───── GIVEN INFORMATION ─────

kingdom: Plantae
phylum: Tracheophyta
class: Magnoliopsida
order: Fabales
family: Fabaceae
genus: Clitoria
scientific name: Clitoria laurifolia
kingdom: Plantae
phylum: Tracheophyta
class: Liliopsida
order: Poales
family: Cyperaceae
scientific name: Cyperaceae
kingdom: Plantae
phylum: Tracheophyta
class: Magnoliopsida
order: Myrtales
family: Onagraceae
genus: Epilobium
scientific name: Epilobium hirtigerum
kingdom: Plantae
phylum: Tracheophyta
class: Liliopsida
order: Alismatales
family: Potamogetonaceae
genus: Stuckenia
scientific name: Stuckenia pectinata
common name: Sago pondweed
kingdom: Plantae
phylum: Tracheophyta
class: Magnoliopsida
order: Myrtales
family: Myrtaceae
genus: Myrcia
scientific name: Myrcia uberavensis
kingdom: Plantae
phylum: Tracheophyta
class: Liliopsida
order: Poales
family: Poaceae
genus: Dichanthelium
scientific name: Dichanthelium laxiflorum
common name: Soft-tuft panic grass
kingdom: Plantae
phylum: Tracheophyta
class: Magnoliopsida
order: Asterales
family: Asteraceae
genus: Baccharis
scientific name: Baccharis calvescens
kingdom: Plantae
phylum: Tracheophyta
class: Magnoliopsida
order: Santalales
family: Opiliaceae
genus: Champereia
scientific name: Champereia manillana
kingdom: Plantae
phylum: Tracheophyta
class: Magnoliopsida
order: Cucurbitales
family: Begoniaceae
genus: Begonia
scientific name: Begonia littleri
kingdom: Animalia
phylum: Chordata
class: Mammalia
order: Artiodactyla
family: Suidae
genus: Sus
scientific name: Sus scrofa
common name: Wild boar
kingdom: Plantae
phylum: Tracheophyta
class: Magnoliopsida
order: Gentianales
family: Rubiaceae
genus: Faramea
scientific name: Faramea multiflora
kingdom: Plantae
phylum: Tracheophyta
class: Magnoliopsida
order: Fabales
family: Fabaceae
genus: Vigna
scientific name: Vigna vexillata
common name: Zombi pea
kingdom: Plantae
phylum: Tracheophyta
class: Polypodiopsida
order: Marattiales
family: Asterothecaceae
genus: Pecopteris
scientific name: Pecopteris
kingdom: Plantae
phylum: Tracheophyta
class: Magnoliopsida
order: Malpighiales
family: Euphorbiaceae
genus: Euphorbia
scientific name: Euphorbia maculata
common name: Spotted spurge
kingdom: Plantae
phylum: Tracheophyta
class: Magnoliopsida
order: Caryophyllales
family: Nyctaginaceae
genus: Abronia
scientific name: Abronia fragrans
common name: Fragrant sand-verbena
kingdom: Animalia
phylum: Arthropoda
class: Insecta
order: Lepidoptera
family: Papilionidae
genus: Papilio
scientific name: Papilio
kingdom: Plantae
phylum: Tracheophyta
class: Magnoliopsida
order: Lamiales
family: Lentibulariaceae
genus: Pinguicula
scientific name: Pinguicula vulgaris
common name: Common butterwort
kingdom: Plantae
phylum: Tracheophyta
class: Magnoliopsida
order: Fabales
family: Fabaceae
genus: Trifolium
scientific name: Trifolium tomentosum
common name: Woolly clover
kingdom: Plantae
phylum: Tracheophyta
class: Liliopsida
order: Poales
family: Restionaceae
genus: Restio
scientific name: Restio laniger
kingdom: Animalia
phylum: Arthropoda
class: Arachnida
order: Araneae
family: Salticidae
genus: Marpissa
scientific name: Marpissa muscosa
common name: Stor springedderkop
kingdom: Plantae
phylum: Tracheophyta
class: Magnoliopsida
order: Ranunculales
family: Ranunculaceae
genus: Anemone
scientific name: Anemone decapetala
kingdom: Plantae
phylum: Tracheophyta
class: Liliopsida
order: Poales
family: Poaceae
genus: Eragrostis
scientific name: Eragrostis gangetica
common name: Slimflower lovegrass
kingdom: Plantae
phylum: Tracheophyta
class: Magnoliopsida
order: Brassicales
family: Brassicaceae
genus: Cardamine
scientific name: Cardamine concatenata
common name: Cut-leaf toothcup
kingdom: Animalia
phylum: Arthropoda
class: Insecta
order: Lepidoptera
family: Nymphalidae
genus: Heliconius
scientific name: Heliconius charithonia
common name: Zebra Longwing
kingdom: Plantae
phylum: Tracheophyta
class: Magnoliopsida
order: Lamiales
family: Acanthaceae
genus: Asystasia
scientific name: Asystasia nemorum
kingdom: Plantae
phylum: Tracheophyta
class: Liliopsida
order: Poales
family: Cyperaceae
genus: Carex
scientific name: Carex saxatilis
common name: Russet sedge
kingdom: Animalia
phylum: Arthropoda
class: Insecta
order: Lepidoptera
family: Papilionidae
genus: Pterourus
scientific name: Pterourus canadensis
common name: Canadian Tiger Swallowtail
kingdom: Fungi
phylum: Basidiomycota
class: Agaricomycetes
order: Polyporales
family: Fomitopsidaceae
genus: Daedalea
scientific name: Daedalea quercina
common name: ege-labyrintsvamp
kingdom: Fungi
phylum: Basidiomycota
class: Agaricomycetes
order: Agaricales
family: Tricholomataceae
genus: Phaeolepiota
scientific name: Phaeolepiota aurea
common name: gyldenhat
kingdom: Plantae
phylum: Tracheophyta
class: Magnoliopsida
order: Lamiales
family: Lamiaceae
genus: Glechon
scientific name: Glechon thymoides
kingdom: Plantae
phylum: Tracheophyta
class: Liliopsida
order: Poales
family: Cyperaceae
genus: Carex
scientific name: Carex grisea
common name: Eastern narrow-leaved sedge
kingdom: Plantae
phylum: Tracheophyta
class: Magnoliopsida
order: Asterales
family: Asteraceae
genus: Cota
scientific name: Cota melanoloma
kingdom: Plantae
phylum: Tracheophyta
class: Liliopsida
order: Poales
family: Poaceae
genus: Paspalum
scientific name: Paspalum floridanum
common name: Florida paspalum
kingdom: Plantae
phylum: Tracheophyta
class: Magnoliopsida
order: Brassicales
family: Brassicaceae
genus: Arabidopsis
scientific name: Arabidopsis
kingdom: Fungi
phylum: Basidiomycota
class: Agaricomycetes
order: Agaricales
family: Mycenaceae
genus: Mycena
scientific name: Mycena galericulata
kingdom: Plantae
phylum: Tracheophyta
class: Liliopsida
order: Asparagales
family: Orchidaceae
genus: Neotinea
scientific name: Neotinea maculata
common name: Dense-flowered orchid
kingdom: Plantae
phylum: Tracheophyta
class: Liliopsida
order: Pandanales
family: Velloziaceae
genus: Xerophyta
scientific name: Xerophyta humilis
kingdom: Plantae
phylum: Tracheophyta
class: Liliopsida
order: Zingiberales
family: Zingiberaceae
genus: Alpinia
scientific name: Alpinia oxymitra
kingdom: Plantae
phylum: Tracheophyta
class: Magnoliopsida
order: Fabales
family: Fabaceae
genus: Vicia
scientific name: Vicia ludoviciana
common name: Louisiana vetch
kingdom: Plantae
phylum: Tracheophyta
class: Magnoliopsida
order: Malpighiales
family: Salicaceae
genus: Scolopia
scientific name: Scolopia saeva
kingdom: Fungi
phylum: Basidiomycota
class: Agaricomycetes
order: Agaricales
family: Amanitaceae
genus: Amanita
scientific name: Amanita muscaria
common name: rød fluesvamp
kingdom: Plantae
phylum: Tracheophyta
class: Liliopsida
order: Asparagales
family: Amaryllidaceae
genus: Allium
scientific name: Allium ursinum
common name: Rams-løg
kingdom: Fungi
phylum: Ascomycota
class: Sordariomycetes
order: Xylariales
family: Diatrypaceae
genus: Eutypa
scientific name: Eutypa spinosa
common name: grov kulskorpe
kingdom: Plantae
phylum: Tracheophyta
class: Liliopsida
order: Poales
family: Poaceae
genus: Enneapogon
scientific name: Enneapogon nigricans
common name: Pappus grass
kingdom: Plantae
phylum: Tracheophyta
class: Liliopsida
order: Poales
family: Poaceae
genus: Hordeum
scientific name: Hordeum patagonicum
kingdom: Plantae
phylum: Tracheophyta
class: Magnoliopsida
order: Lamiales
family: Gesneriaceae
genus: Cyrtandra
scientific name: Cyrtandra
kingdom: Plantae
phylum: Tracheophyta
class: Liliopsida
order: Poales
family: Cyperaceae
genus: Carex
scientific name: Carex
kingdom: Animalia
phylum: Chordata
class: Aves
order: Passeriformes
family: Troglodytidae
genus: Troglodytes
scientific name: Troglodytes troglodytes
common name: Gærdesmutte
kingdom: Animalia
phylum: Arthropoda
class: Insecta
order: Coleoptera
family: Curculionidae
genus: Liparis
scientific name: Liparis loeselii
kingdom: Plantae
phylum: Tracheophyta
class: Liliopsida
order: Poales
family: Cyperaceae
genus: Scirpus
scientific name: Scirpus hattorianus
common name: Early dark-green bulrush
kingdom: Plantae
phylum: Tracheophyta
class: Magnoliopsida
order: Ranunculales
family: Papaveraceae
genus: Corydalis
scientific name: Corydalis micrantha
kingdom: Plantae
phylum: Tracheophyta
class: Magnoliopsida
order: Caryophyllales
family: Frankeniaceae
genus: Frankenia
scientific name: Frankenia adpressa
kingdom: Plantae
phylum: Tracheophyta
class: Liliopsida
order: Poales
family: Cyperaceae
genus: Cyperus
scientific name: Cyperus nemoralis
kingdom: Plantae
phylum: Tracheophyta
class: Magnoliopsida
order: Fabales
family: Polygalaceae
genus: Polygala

─────

WHAT IS EXPECTED
Could you transcribe, line for line, the part of the listing above that opens with the line containing "genus: Paspalum" and closes with the line containing "family: Amanitaceae", both of those lines included?

RESULT OF THIS EXERCISE
genus: Paspalum
scientific name: Paspalum floridanum
common name: Florida paspalum
kingdom: Plantae
phylum: Tracheophyta
class: Magnoliopsida
order: Brassicales
family: Brassicaceae
genus: Arabidopsis
scientific name: Arabidopsis
kingdom: Fungi
phylum: Basidiomycota
class: Agaricomycetes
order: Agaricales
family: Mycenaceae
genus: Mycena
scientific name: Mycena galericulata
kingdom: Plantae
phylum: Tracheophyta
class: Liliopsida
order: Asparagales
family: Orchidaceae
genus: Neotinea
scientific name: Neotinea maculata
common name: Dense-flowered orchid
kingdom: Plantae
phylum: Tracheophyta
class: Liliopsida
order: Pandanales
family: Velloziaceae
genus: Xerophyta
scientific name: Xerophyta humilis
kingdom: Plantae
phylum: Tracheophyta
class: Liliopsida
order: Zingiberales
family: Zingiberaceae
genus: Alpinia
scientific name: Alpinia oxymitra
kingdom: Plantae
phylum: Tracheophyta
class: Magnoliopsida
order: Fabales
family: Fabaceae
genus: Vicia
scientific name: Vicia ludoviciana
common name: Louisiana vetch
kingdom: Plantae
phylum: Tracheophyta
class: Magnoliopsida
order: Malpighiales
family: Salicaceae
genus: Scolopia
scientific name: Scolopia saeva
kingdom: Fungi
phylum: Basidiomycota
class: Agaricomycetes
order: Agaricales
family: Amanitaceae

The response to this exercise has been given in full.